Let’s talk about…Published 10:20am Friday, January 10, 2014
by Rachel Hancock
On a recent article on National Public Radio, they talked about a study that found that the more that children are talked to in their early years of life, the more vocabulary words they will develop later on. It continued to say that a lot of parents don’t actually know what to talk to their children about. This is why I am starting this column, in order to help parents and/or family members talk to their kids.
When I talk to my teenager peers, it seems that they have this problem in their families more often than not, seemly stemming from a problem of miscommunication and silence. Sadly the most common reason for these problems is the fact that the parents no longer understand their child and how they never seem to listen. I wish to help parents, with not only talking and maybe even better understanding their teenagers, but also to learn to talk to their younger children. What some parents don’t understand is the importance of talking.
The next question you’re probably asking is: “What are we to talk about?”
That is the other aspect of this column, your starting point for a conversation. I know it can be hard to begin a conversation out of nothing, let alone keep it going, but an important part is to always ask questions; that is, to engage your child, not to see if they are listening so much, but to keep their interest in your conversation. Another factor that some parents don’t like is that when they are talking to their children they don’t seem to be listening, yet that is not always the case. Just because you child isn’t staring at you doesn’t mean they don’t hear what you say. If you believe you need some sort of interaction then ask a question every now and then, as stated before.
Another important aspect to remember is to make sure not to get angry. Sure it can be hard, when either your child truly isn’t listening or talks back, but when has shouting at a stone that can shout back ever brought other than more shouting?

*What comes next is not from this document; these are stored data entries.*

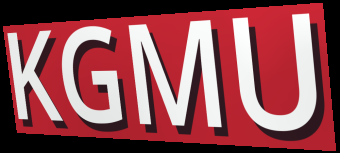
KGMU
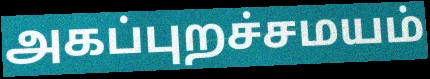
அகப்புறச்சமயம்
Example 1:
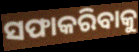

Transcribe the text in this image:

ସଫାକରିବାକୁ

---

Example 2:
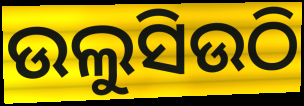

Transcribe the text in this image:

ଉଲୁସିଉଠି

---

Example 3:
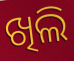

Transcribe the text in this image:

ଖିଲି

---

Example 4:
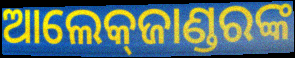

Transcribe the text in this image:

ଆଲେକ୍‌ଜାଣ୍ଡରଙ୍କ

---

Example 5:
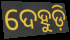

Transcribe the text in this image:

ଦେହୁଡ଼ି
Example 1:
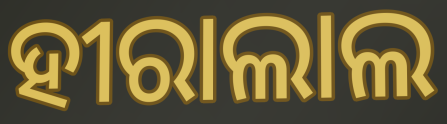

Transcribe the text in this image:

ହୀରାଲାଲ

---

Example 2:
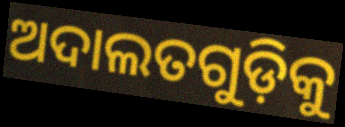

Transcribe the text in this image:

ଅଦାଲତଗୁଡ଼ିକୁ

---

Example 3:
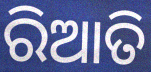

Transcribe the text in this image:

ରିଆତି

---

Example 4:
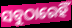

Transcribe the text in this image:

ସବୁଠାରେହିଁ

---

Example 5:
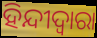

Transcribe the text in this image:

ହିନ୍ଦୀଦ୍ଵାରା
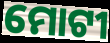
ମୋଟୀ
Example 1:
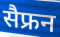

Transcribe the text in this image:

If it is hard to keep your cool, then stop, breathe and wait until both of you are ready to talk again.
Although you may have to be careful when talking to teenager, it is considered to be less of an effort to talk to younger children. Yet then you again have the problem of what to talk to them about. To me (though others may see it differently) the younger the child the more options you have to choose from when trying to find something to chat about. If you talk to the adolescent about anything that you think is interesting, it not only shows them what you think but can maybe even get them see something in a different way, not to mention the more words that they will become familiar with. Give them a chance and talk to them, about anything that you enjoy, no matter how boring the conversation would be to others. It is important that you talk to them, and to let them know that you have something else to say besides telling them “No.”
Rachel Hancock lives in Sedley and is a junior at Southampton High School.